Uma das cenas que certamente contribuíram para tanto receio remete ao garoto Jamal, protagonista da história, que mergulha num fosso para pedir autógrafo a uma estrela de Bollywood. Saber que a sujeira desse fosso foi feita de chocolate e pasta de amendoim não diminui o nojo. Em contrapartida, o diretor inglês Danny Boyle contou com o carisma de garotos escolhidos em favelas de Bombaim, seguindo a cartilha consagrada por Cidade de Deus, bem melhor que o atual campeão do Oscar.
A autenticidade das atuações foi conseguida graças à codireção de uma indiana, Loveleen Tandan, ao uso de uma equipe técnica local e, especialmente, ao emprego de leves câmeras digitais que permitiam mobilidade incrível nas vielas das chamadas "cidades de lata". No caso do filme, a favela escolhida como locação foi a de Dharavi, uma das mais populosas do mundo.
O escritor indiano Vikas Swarup, diplomata radicado na Inglaterra, concebeu o enredo sem nunca ter posto os pés no lugar. Ele escreveu em 2005 o romance Q & A cujo título se refere ao show Quem quer ser um milionário?, ao qual o garoto Jamal se candidata e está prestes a ganhar 20 milhões de rúpias (em torno de R$ 900 mil) quando a trama se inicia.
Como ele não frequentara a escola, mas acerta todas as respostas, é levado preso sob suspeita de trapaça.

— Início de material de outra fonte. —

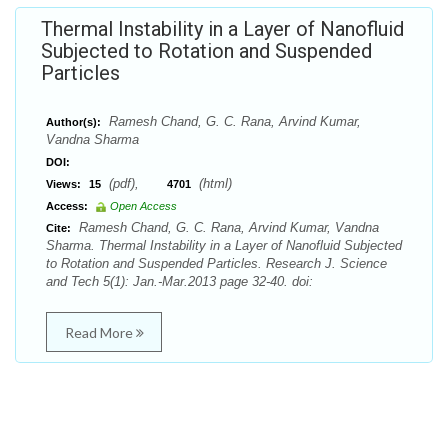
Thermal Instability in a Layer of Nanofluid
Subjected to Rotation and Suspended
Particles
Ramesh Chand, G. C. Rana, Arvind Kumar,
Author(s):
Vandna Sharma
DOI:
(pdf),
(html)
Views:
15
4701
Access:
Open Access
Ramesh Chand, G. C. Rana, Arvind Kumar, Vandna
Cite:
Sharma. Thermal Instability in a Layer of Nanofluid Subjected
to Rotation and Suspended Particles. Research J. Science
and Tech 5(1): Jan.-Mar.2013 page 32-40. doi:
Read More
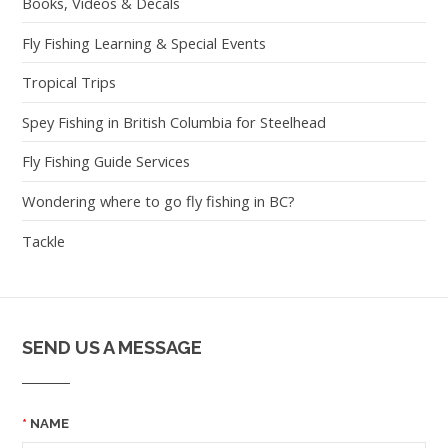
Books, Videos & Decals
Fly Fishing Learning & Special Events
Tropical Trips
Spey Fishing in British Columbia for Steelhead
Fly Fishing Guide Services
Wondering where to go fly fishing in BC?
Tackle
SEND US A MESSAGE
NAME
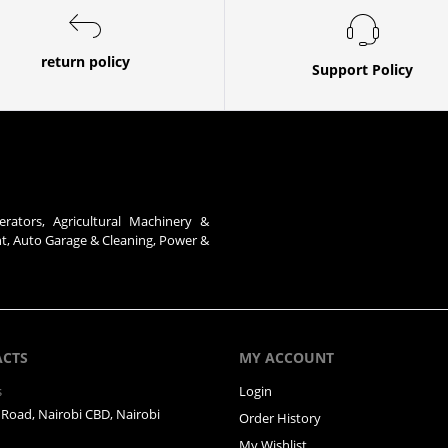
return policy
Support Policy
erators, Agricultural Machinery &
nt, Auto Garage & Cleaning, Power &
ACTS
MY ACCOUNT
s
Login
Road, Nairobi CBD, Nairobi
Order History
My Wishlist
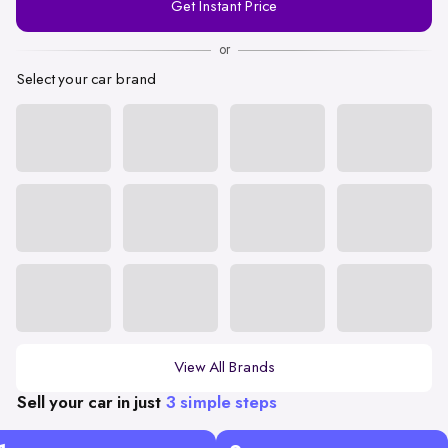
Get Instant Price
Number
or
Select your car brand
View All Brands
Sell your car in just
3 simple steps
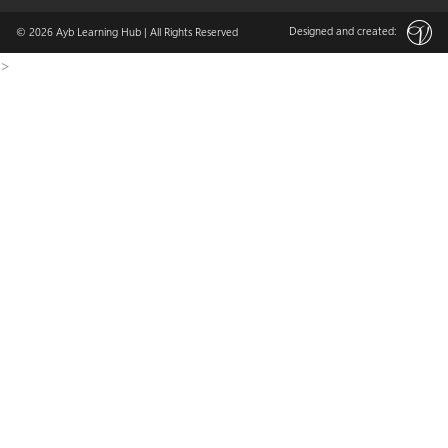
Designed and created:
© 2026
Ayb Learning Hub
| All Rights Reserved
>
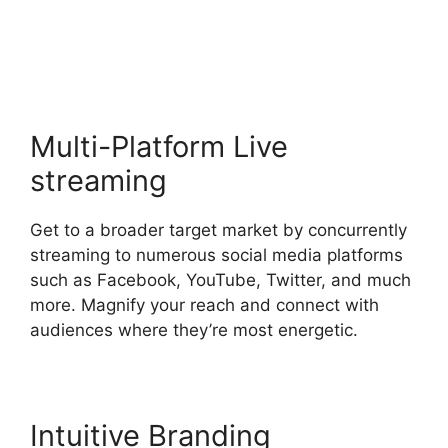
Canvas Resolution
Multi-Platform Live
streaming
Get to a broader target market by concurrently
streaming to numerous social media platforms
such as Facebook, YouTube, Twitter, and much
more. Magnify your reach and connect with
audiences where they’re most energetic.
Intuitive Branding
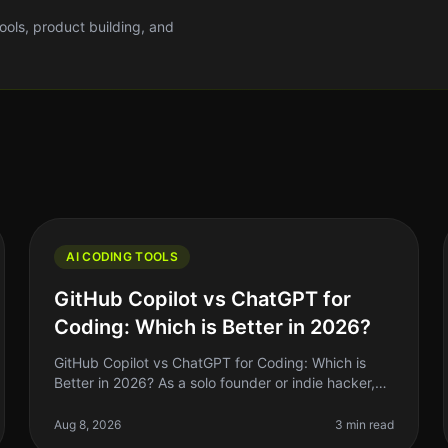
tools, product building, and
AI CODING TOOLS
GitHub Copilot vs ChatGPT for
Coding: Which is Better in 2026?
GitHub Copilot vs ChatGPT for Coding: Which is
Better in 2026? As a solo founder or indie hacker,
you’re always looking for ways to optimize your
coding workflow. In 2026, GitHub C
Aug 8, 2026
3 min read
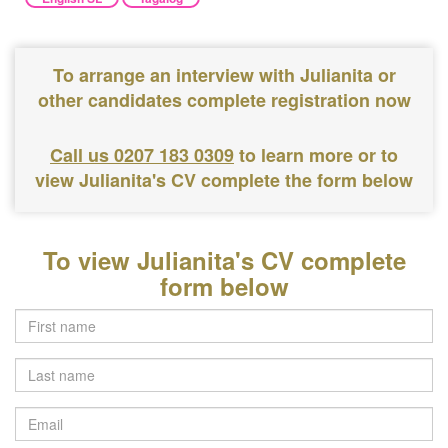
To arrange an interview with Julianita or
other candidates complete registration now
Call us 0207 183 0309
to learn more or to
view Julianita's CV complete the form below
To view Julianita's CV complete
form below
Last
name
Email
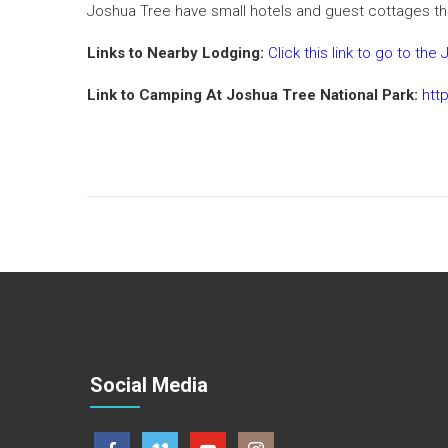
Joshua Tree have small hotels and guest cottages th
Links to Nearby Lodging:
Click this link to go to t
Link to Camping At Joshua Tree National Park:
htt
Social Media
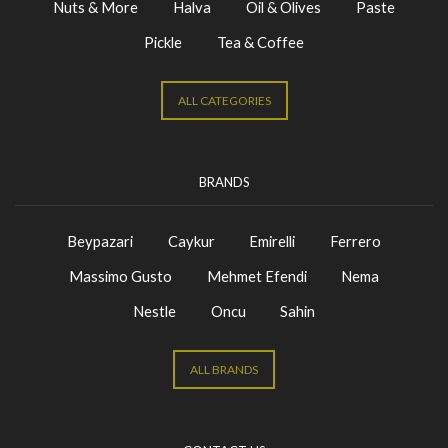
Nuts & More
Halva
Oil & Olives
Paste
Pickle
Tea & Coffee
ALL CATEGORIES
BRANDS
Beypazari
Caykur
Emirelli
Ferrero
Massimo Gusto
Mehmet Efendi
Nema
Nestle
Oncu
Sahin
ALL BRANDS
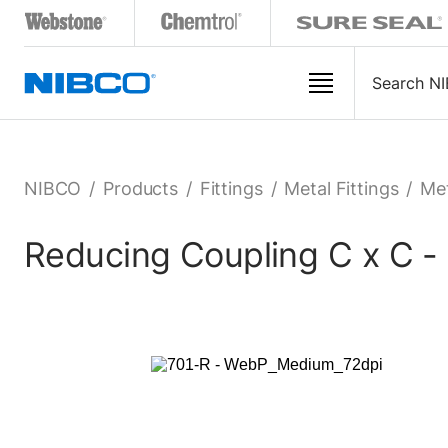
NIBCO
/
Products
/
Fittings
/
Metal Fittings
/
Met
Reducing Coupling C x C -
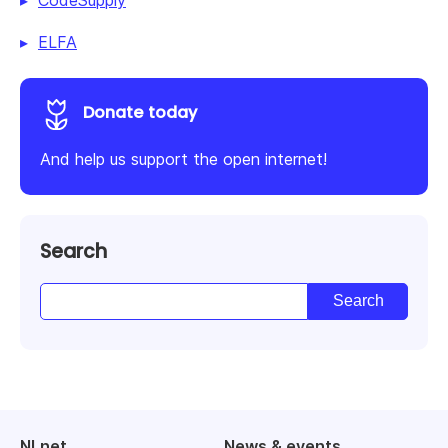
ELFA
Donate today
And help us support the open internet!
Search
NLnet
News & events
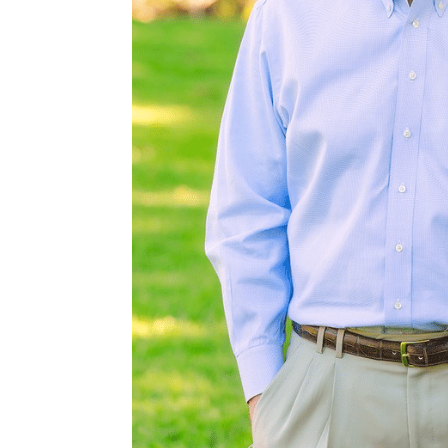
ted Indonesian
wood-burning
e chef’s kitchen
gned for both
uest rooms with
ully crafted
p residence,
emorable first
auty of the
controlled,
 workout room,
tained interior
on shooting area
 pipe. Water and
reserving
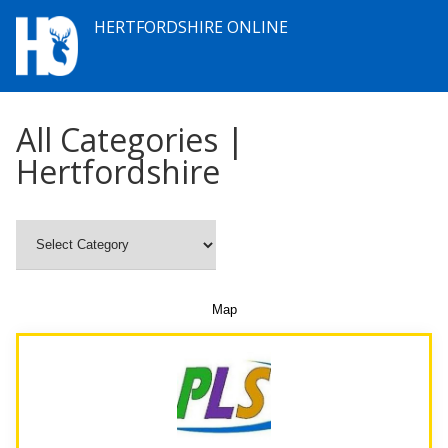
HERTFORDSHIRE ONLINE
All Categories |
Hertfordshire
Map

Antes de o livro ser publicado, os direitos de filmagem foram comprados pela produtora inglesa Film 4, e aí surgiu a primeira das dificuldades enfrentadas pela produção: Paul Smith, o criador do programa, não havia sido consultado.
Superado esse obstáculo, outros se apresentaram. Mas Boyle sempre deu a solução mais eficaz, como, por exemplo, a de escolher um inglês descendente de imigrantes (Dev Patel) para interpretar Jamal aos 18 anos. Fez isso porque a escolha de um indiano comprometeria a eficácia da direção. Somados todos os acertos, o filme ganhou aos poucos a simpatia do público: começou com uma bilheteria magra em novembro de 2008 (US$ 300 mil em dez cinemas) e em três meses chegou aos US$ 100 milhões. É certo que bilheteria nunca foi sinônimo de qualidade. Mas é difícil entender como essa produção mediana derrubou concorrentes em categorias importantes como as de melhor filme e diretor. Talvez seja a alternativa "d" do quiz show: destino.